Dari tempat yang tak mereka ketahui, ada sepasang mata berandal tanggung yang terus menguntit. Ketika mereka pulang dengan mobil masing-masing, Pramono mengikuti perempuan itu sampai ke pagar rumahnya di Kaligarang. Peristiwa itu terjadi dua tahun sebelum Seto tinggal di rumah Pak Mayor. Saat itu si berandal baru beberapa bulan masuk SMA dan sudah suka kelayapan.

***

Sesungguhnya si Mayor tidak berniat menyakiti perasaan istrinya, namun Suhartini sering memiliki gairah untuk menyakiti perasaannya sendiri dengan detail yang tak tertebak. ''Kau bernyanyi terus sepanjang hari,'' katanya. ''Pasti ada perempuan lain yang membuatmu jatuh cinta.''

Itu serbuan tak terduga di hari Minggu malam, sehari setelah kencan pertama.
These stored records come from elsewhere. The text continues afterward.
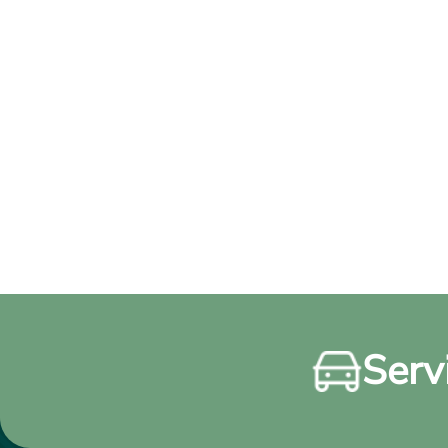
Servi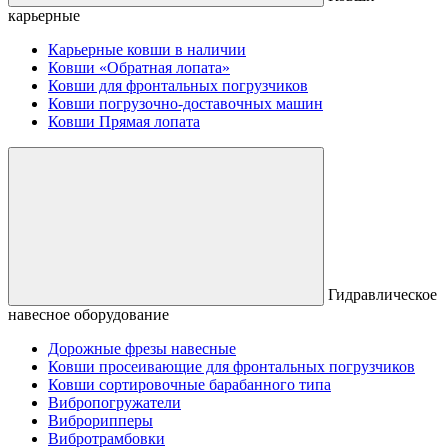
карьерные
Карьерные ковши в наличии
Ковши «Обратная лопата»
Ковши для фронтальных погрузчиков
Ковши погрузочно-доставочных машин
Ковши Прямая лопата
Гидравлическое
навесное оборудование
Дорожные фрезы навесные
Ковши просеивающие для фронтальных погрузчиков
Ковши сортировочные барабанного типа
Вибропогружатели
Виброрипперы
Вибротрамбовки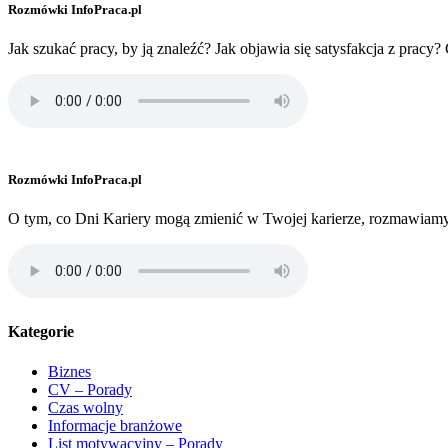
Rozmówki InfoPraca.pl
Jak szukać pracy, by ją znaleźć? Jak objawia się satysfakcja z pra
Rozmówki InfoPraca.pl
O tym, co Dni Kariery mogą zmienić w Twojej karierze, rozmawiam
Kategorie
Biznes
CV – Porady
Czas wolny
Informacje branżowe
List motywacyjny – Porady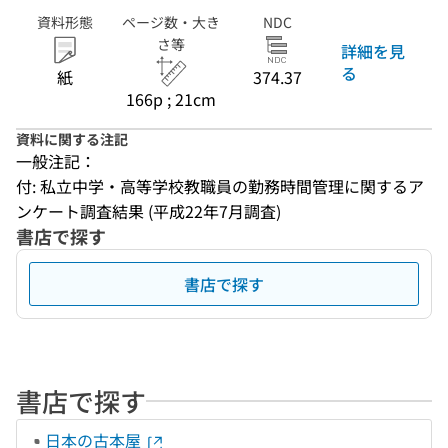
資料形態
ページ数・大き
NDC
さ等
詳細を見
る
紙
374.37
166p ; 21cm
資料に関する注記
一般注記：
付: 私立中学・高等学校教職員の勤務時間管理に関するア
ンケート調査結果 (平成22年7月調査)
書店で探す
書店で探す
書店で探す
日本の古本屋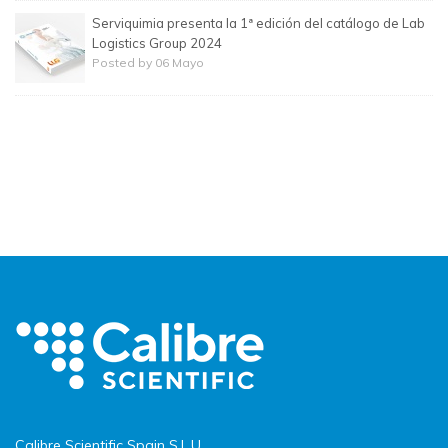
Serviquimia presenta la 1ª edición del catálogo de Lab
Logistics Group 2024
Posted by 06 Mayo
Calibre Scientific Spain S.L.U.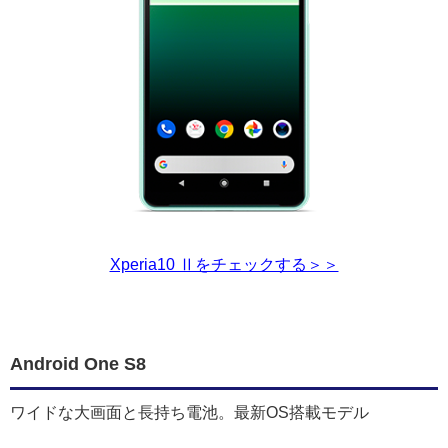
Xperia10 Ⅱをチェックする＞＞
Android One S8
ワイドな大画面と長持ち電池。最新OS搭載モデル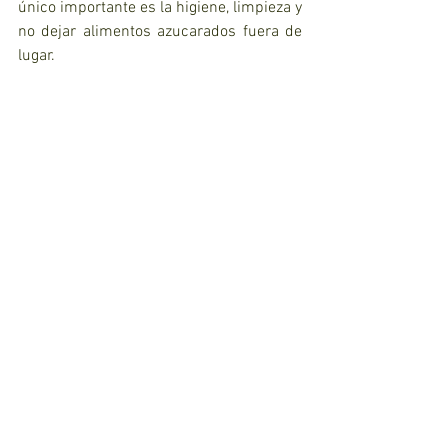
único importante es la higiene, limpieza y 
no dejar alimentos azucarados fuera de 
lugar.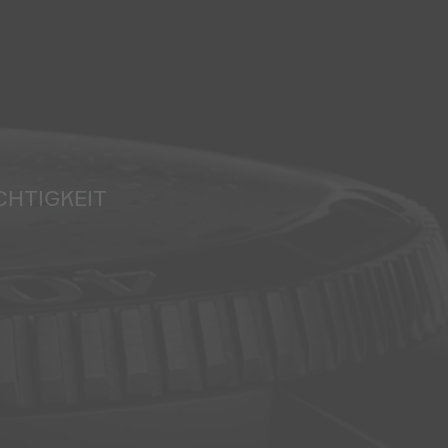
CHTIGKEIT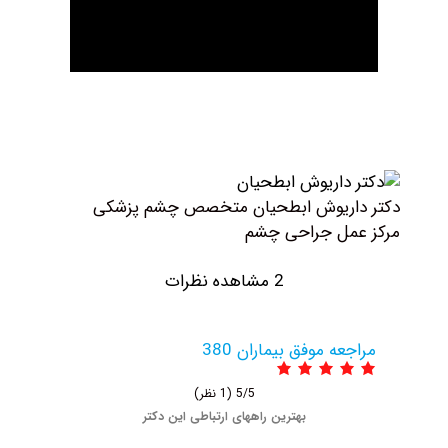
اریوش ابطحیان متخصص چشم پزشکی
مل جراحی چشم
2 مشاهده نظرات
عه موفق بیماران 380
5/5
(1 نظر)
بهترین راههای ارتباطی این دکتر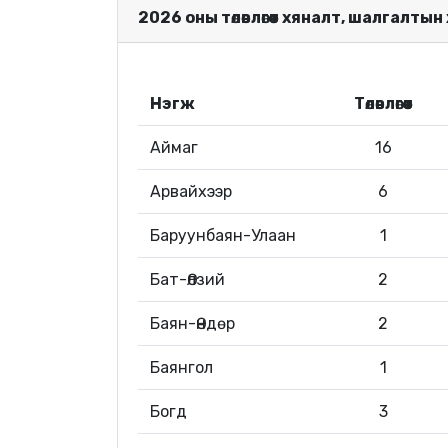
2026 оны төлөвлөгөөт хяналт, шалгалтын
Нэгж
Төлөвлөгөөт
Аймаг
16
Арвайхээр
6
Баруунбаян-Улаан
1
Бат-Өлзий
2
Баян-Өндөр
2
Баянгол
1
Богд
3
Si Mayor mengatakan sesuatu tetapi tak jelas dan ia seperti buru-buru menelan kembali setiap kata yang ia keluarkan.

''Kau ngomong apa?'' tanya Suhartini.

''Aku memang suka bernyanyi, kau tahu itu,'' jawab si Mayor.

''Aku tidak tahu itu.''

''Jadi kau mencurigaiku?''

''Tingkahmu mencurigakan.''

Dari sini kau bisa tahu kenapa para pemburu gosip mudah sekali mendapatkan mangsa. Sebab cinta memang cenderung memamerkan dirinya sendiri, kadang di depan orang yang tidak tepat. Dan, si Mayor melupakan itu. Ia pikir tidak ada yang ganjil pada tingkah lakunya. Ia hanya merasa sedikit lebih riang dan ia menyanyi atau bersiul-siul begitu saja; sama sekali tidak terpikir olehnya bahwa itu karena jatuh cinta.
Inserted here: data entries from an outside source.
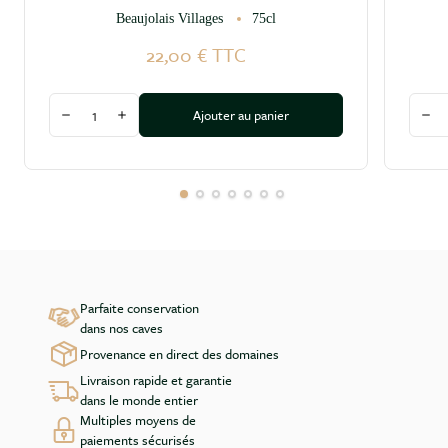
Beaujolais Villages
75cl
22,00 €
TTC
Quantité
Quant
Ajouter au panier
Diminuer la quantité
Augmenter la quantité
Dim
Parfaite conservation
dans nos caves
Provenance en direct des domaines
Livraison rapide et garantie
dans le monde entier
Multiples moyens de
paiements sécurisés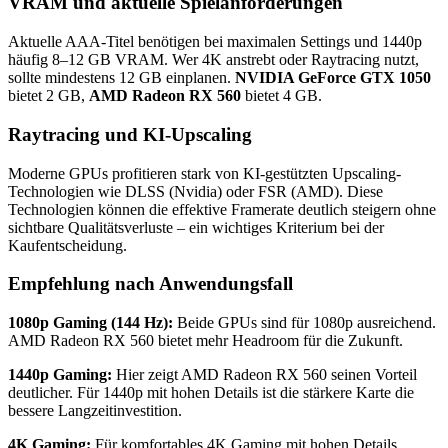
VRAM und aktuelle Spielanforderungen
Aktuelle AAA-Titel benötigen bei maximalen Settings und 1440p
häufig 8–12 GB VRAM. Wer 4K anstrebt oder Raytracing nutzt,
sollte mindestens 12 GB einplanen.
NVIDIA GeForce GTX 1050
bietet 2 GB,
AMD Radeon RX 560
bietet 4 GB.
Raytracing und KI-Upscaling
Moderne GPUs profitieren stark von KI-gestützten Upscaling-
Technologien wie DLSS (Nvidia) oder FSR (AMD). Diese
Technologien können die effektive Framerate deutlich steigern ohne
sichtbare Qualitätsverluste – ein wichtiges Kriterium bei der
Kaufentscheidung.
Empfehlung nach Anwendungsfall
1080p Gaming (144 Hz):
Beide GPUs sind für 1080p ausreichend.
AMD Radeon RX 560 bietet mehr Headroom für die Zukunft.
1440p Gaming:
Hier zeigt AMD Radeon RX 560 seinen Vorteil
deutlicher. Für 1440p mit hohen Details ist die stärkere Karte die
bessere Langzeitinvestition.
4K Gaming:
Für komfortables 4K Gaming mit hohen Details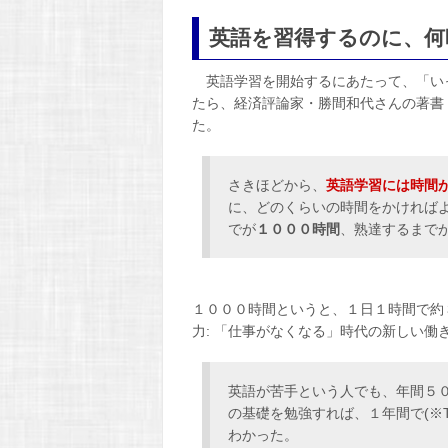
英語を習得するのに、何
英語学習を開始するにあたって、「い
たら、経済評論家・勝間和代さんの著書
た。
さきほどから、
英語学習には時間
に、どのくらいの時間をかければ
でが
１０００時間
、熟達するまで
１０００時間というと、１日１時間で約
力: 「仕事がなくなる」時代の新しい働
英語が苦手という人でも、年間５
の基礎を勉強すれば、１年間で(※T
わかった。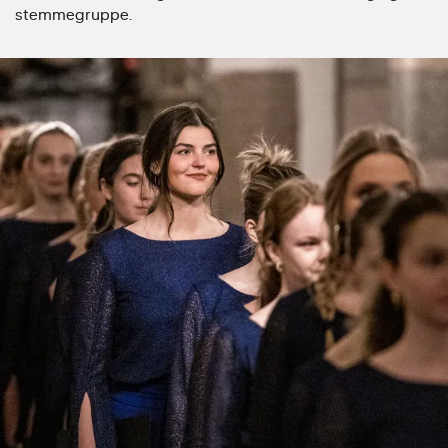
stemmegruppe.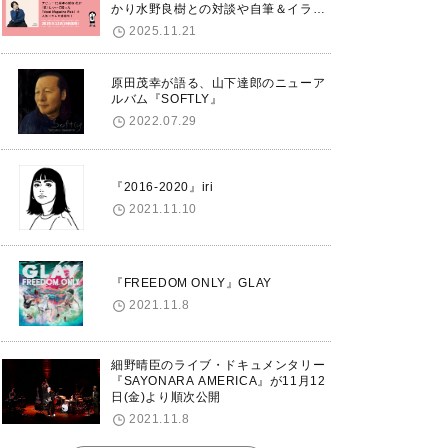
かり水野良樹との対談や自筆＆イラス
トで綴る自分史も掲載。さらに自身の
2025.11.21
誕生日12/18に渋谷で出版記念イベン
トを開催！
原田茂幸が語る、山下達郎のニューア
ルバム『SOFTLY』
2022.07.29
『2016-2020』iri
2021.11.10
『FREEDOM ONLY』GLAY
2021.11.8
細野晴臣のライブ・ドキュメンタリー
『SAYONARA AMERICA』が11月12
日(金)より順次公開
2021.11.8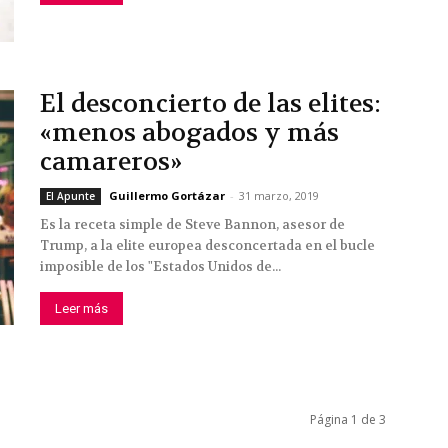
El desconcierto de las elites:
«menos abogados y más
camareros»
Guillermo Gortázar
-
31 marzo, 2019
El Apunte
Es la receta simple de Steve Bannon, asesor de
Trump, a la elite europea desconcertada en el bucle
imposible de los "Estados Unidos de...
Leer más
Página 1 de 3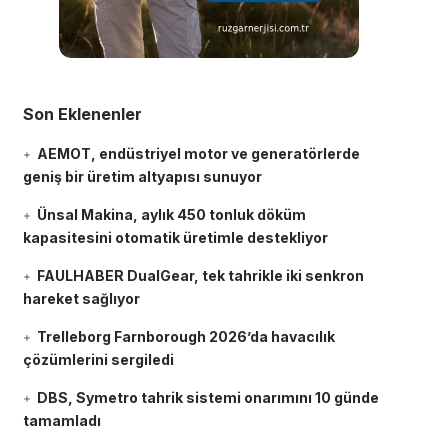
Son Eklenenler
AEMOT, endüstriyel motor ve generatörlerde
geniş bir üretim altyapısı sunuyor
Ünsal Makina, aylık 450 tonluk döküm
kapasitesini otomatik üretimle destekliyor
FAULHABER DualGear, tek tahrikle iki senkron
hareket sağlıyor
Trelleborg Farnborough 2026’da havacılık
çözümlerini sergiledi
DBS, Symetro tahrik sistemi onarımını 10 günde
tamamladı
''Aku melakukan apa yang biasa dilakukan orang,'' katanya.

''Kau pasti sedang jatuh cinta,'' istrinya terus melabrak.

''Kau juga pernah bernyanyi-nyanyi dan aku tidak menuduhmu sedang jatuh cinta,'' gumam si Mayor.
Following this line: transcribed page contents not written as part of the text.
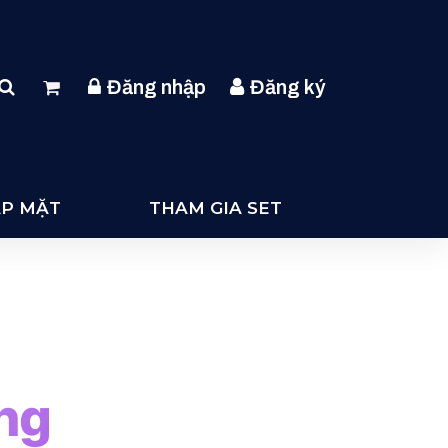
Đăng nhập
Đăng ký
ẶP MẶT
THAM GIA SET
ng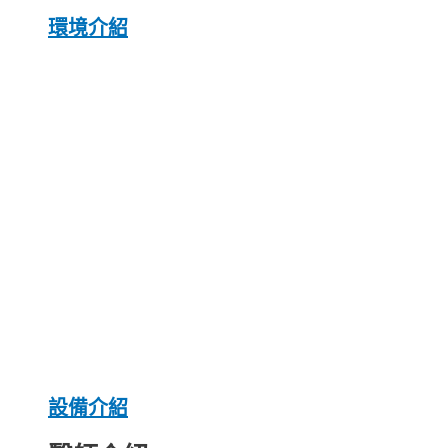
環境介紹
設備介紹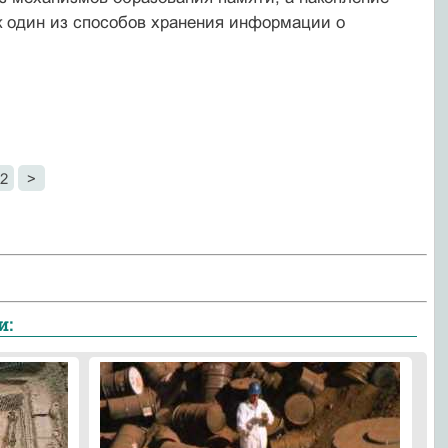
к один из способов хранения информации о
2
>
и: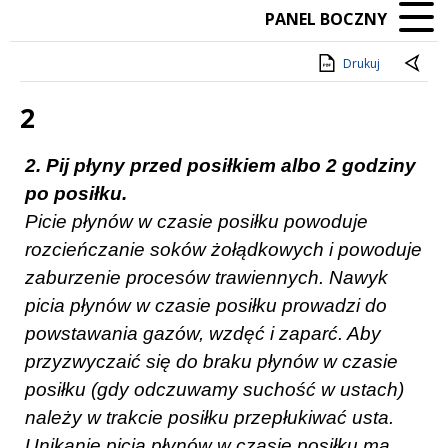
PANEL BOCZNY
Drukuj
2
Treść
2. Pij płyny przed posiłkiem albo 2 godziny
po posiłku.
Picie płynów w czasie posiłku powoduje
rozcieńczanie soków żołądkowych i powoduje
zaburzenie procesów trawiennych. Nawyk
picia płynów w czasie posiłku prowadzi do
powstawania gazów, wzdęć i zaparć. Aby
przyzwyczaić się do braku płynów w czasie
posiłku (gdy odczuwamy suchość w ustach)
należy w trakcie posiłku przepłukiwać usta.
Unikanie picia płynów w czasie posiłku ma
Tanpa menggubris keberatan suaminya, Suhartini bergegas ke gudang penyimpanan barang-barang, membongkar tumpukan koran, dan kemudian kembali lagi dengan sebuah majalah lama yang ia buka pada halaman 43. Kepada suaminya ia sodorkan artikel itu: ''Sepuluh Gejala Pasangan Anda Berselingkuh.''

''Baca nomor enam!'' perintah Suhartini.

Si Mayor menatap artikel itu, matanya terbimbing ke nomor enam, dan ia merasa putus asa.

''Kau mempercayainya?'' tanyanya.

''Baca sendiri nomor enam!''

''Aku akan membaca dan tak perlu meyakini kebenarannya,'' kata si Mayor. ''Ini bukan sepuluh perintah Tuhan.''

Poin keenam mengingatkan agar kau waspada jika pasanganmu tiba-tiba suka bernyanyi. Hal itu, demikian poin keenam, merupakan gejala umum yang terjadi pada orang-orang yang sedang jatuh cinta. Si Mayor membacanya dengan mata lelah, dengan separuh hasrat untuk menyangkal dan separuhnya lagi tak berdaya.

Pramono tahu keributan itu dan ia mencari jalan untuk mendekati ayahnya dan ia mendapatkannya pada Rabu pagi ketika si Mayor sedang di teras menggosok-gosok tanda pangkatnya. Ia menarik kursi, dekat dengan ayahnya tetapi mempertahankan jarak tertentu di luar jangkauan.

''Semalam aku dari rumah temanku di Kaligarang gang lima, Yah,'' berandal itu berkata pelan.

Pak Mayor terus menggosok.

''Dan ada kabar baik. Tante itu menyampaikan salam buatmu.''

Pak Mayor berhenti menggosok.

''Apa maksudmu?'' hardiknya.

''Kalau kau teriak-teriak begini, nanti Ibu malah kemari.''

''Mandi sana! Atau kau mau membolos lagi hari ini?''

''Cantik dia,'' Pramono seperti bergumam untuk dirinya sendiri. ''Dan baik. Ia menawariku ikut kalau kalian pergi lagi ke Bandungan.''

Rahang Pak Mayor menegang. Ia ingin menampar kutu busuk ini, tetapi tangannya tak bergerak. Pramono meninggalkan ayahnya, berjalan pelan-pelan seperti memberi kesempatan kepada tentara setengah tua itu untuk menghentikannya. Tetapi Pak Mayor tak bersuara. ''Aku tidak bilang apa-apa pada ibu,'' kata berandal itu di mulut pintu.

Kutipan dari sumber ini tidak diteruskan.